Reordering the pictures is a drag and drop exercise.

Then you hit the ‘Print to PDF’ button and you have a perfect PDF file ready for distribution, formatted exactly as shown on the Pages screen.

How I ever managed to compose my first book in that horror that goes by the name Microsoft Word I shudder to recall. Pages is a superb application for photographers wanting to create brochures, books and the like. It may not be fast, but then it’s net speed that matters. Try making a 100+ page book with any other application out there in like time.

2 thoughts on “Pages for books

  1. Great tips. Do you think it`s possible to do the the same with iWorks 1.0.2 and iPhoto 6.0.5?
    What about the template you use, is it downloadable (lazy me)?

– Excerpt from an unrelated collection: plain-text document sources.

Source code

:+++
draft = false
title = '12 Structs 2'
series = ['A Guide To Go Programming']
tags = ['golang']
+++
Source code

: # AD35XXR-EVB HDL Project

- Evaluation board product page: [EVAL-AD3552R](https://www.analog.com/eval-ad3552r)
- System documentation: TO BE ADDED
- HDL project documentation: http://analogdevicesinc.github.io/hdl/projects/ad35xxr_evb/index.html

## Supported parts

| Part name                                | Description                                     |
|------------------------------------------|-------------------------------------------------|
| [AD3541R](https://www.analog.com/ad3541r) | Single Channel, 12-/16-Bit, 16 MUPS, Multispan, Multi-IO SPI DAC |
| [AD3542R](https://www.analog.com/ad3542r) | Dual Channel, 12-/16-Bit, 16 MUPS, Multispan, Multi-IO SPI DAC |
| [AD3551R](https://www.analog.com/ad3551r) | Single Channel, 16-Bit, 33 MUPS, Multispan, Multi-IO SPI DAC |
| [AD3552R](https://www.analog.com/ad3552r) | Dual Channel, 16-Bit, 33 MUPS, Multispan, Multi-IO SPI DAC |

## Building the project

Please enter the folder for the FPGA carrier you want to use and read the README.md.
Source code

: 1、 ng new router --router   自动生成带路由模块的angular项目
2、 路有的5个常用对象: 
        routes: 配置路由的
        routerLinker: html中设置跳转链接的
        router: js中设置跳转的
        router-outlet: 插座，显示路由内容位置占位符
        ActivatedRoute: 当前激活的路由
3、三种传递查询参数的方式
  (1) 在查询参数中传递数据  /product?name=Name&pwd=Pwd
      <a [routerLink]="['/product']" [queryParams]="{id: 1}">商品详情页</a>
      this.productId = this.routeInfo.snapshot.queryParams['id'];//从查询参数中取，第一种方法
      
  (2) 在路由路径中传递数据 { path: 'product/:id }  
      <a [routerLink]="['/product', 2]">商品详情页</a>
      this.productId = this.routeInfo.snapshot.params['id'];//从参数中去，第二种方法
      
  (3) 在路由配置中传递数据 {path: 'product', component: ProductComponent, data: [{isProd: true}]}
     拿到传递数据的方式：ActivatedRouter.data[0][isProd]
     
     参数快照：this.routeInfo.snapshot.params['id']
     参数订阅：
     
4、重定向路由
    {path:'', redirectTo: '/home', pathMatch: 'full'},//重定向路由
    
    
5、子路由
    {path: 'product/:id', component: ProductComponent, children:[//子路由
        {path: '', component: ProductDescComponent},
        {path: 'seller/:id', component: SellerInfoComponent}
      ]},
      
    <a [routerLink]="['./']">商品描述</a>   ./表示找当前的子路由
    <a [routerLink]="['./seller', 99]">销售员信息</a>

    By the way, I really enjoy your site :-))

    Best regards
    Tor (from Norway)

  2. Tor – the interoperability between Pages and iPhoto requires Pages 2.0.2 and iPhoto 6.05 (and Aperture 1.5 if you use that) – earlier versions will not work. Indeed, the Pages version is in turn an update to the one I originally purchased (v 2.0) – 2.0 requires the (free) downloadable upgrade to 2.0.2 to do what I illustrate. I suspect the currently shipped version of Pages is, indeed, 2.0.2, but that is not a free upgrade from Page 1.0.

    If you want the ‘all black’ template I illustrate, when you have Pages 2.0.2 I can probably work out how to email it to you – I adapted it from one of the standard templates which comes with 2.0.

    Thank you for your kind words on my site.